= Robert Richard Wilson =

Australian farmer and politician

Robert Richard Wilson (29 May 1891 – 26 Apr 1969) was a farmer and politician in South Australia.

==History==
Born at Ardrossan, South Australia, he was for many years a successful farmer, grazier and dairyman of Yeelanna, South Australia. He was President of the Yeelanna Mutual Improvement Society, and Secretary of the Agricultural Bureau. He was on the board of Urrbrae Agricultural High School and a State vice-president of the Returned Sailors', Soldiers' and Airmen's Imperial League of Australia.

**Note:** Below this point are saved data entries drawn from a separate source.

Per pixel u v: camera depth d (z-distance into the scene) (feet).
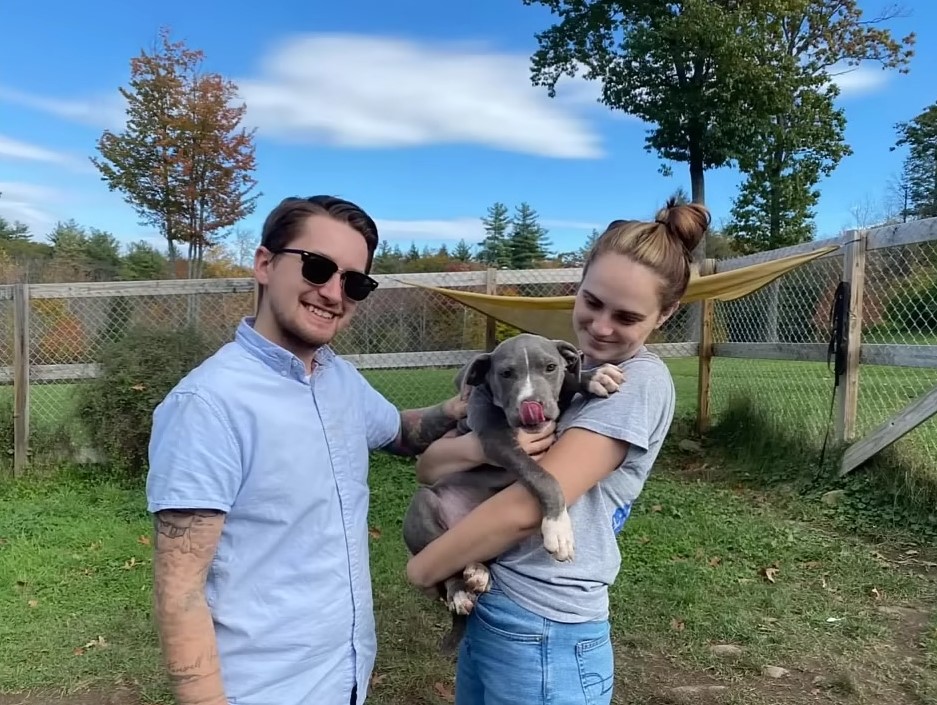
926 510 20.45
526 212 181.27
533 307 27.37
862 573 17.60
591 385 7.20
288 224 6.44
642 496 23.77
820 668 13.58
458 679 7.80
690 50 83.61
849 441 23.71
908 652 14.08
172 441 5.85
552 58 95.20
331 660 6.49
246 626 6.11
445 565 7.00
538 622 6.75
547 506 6.53
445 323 31.30
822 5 94.63
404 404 30.68
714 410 32.14
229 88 79.05
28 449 27.73
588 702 6.83
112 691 13.29
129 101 77.15
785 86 83.15
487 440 7.88
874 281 23.53
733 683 13.15
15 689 13.34
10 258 102.06
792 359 26.63
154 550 5.94
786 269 24.25
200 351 27.61
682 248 7.41
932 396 20.63
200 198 79.25
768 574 17.57
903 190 159.53
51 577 18.04
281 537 6.20
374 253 7.04
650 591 16.61
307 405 6.46
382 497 23.90
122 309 29.68
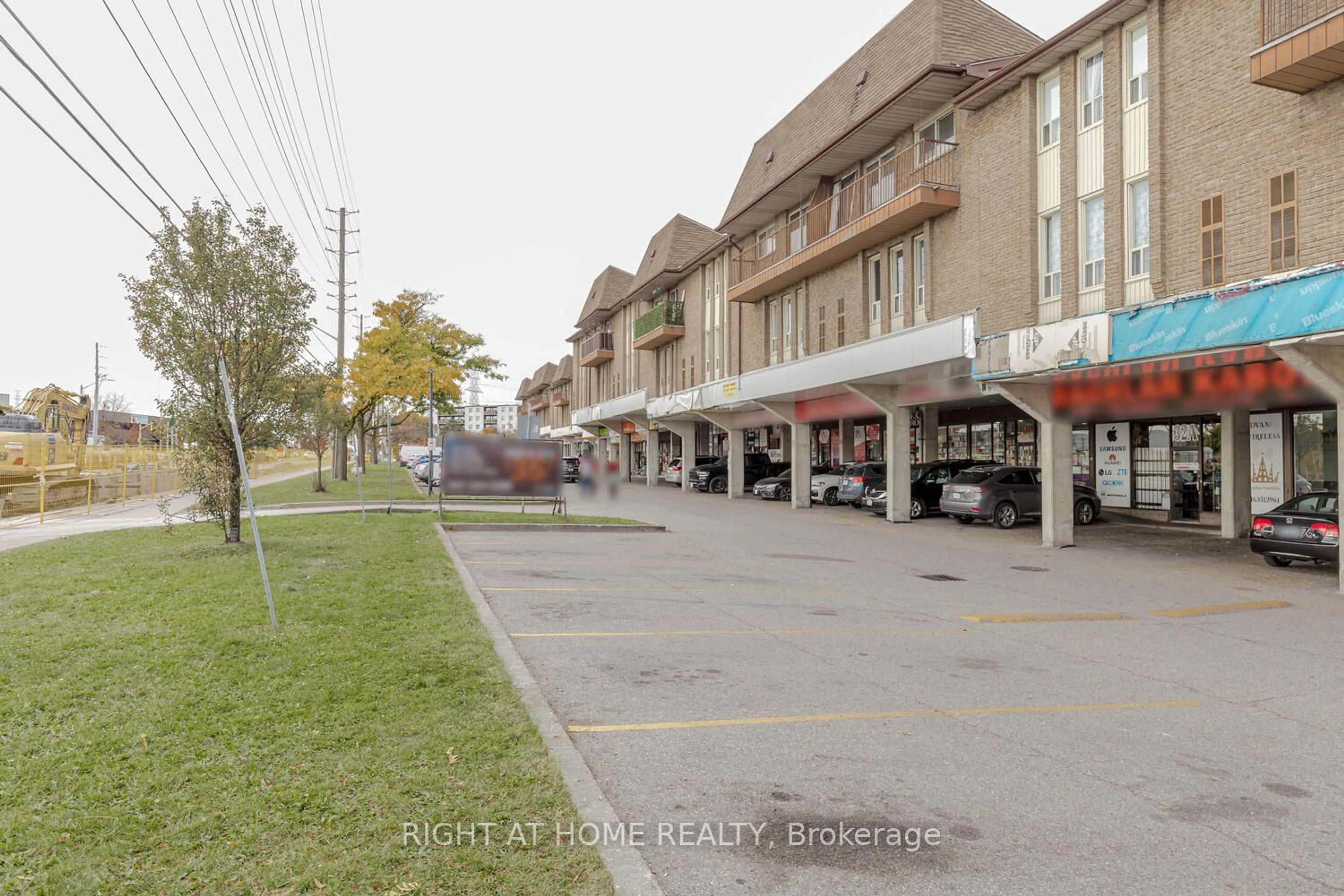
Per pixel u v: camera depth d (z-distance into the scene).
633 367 47.62
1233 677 7.01
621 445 54.88
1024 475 21.45
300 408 12.50
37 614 7.43
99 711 4.88
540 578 11.12
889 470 22.22
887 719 5.56
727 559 14.41
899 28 22.89
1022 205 17.53
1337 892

He served in the Legislative Council for the Liberal and Country League from 14 May 1949 to 5 March 1965, after filling a vacancy left by the death of Albert Percy Blesing.

==Family==
He married Hilda; they had one son and four daughters:
- Robert John "Bob" Wilson (31 July 1922 – 1 November 1943) pilot with RAAF; killed in aircraft accident at Geraldton, Western Australia.
- Joan Beatrice Wilson (15 July 1924 – )
- Shirley May Wilson 1927- 1998
- Ruth (1929- 1994) married (divorced) Elliot Bobrige (11 February 1931 - 24 March 2017)
- Margaret
Sometime before May 1949 they moved to Stephen Terrace, Gilberton.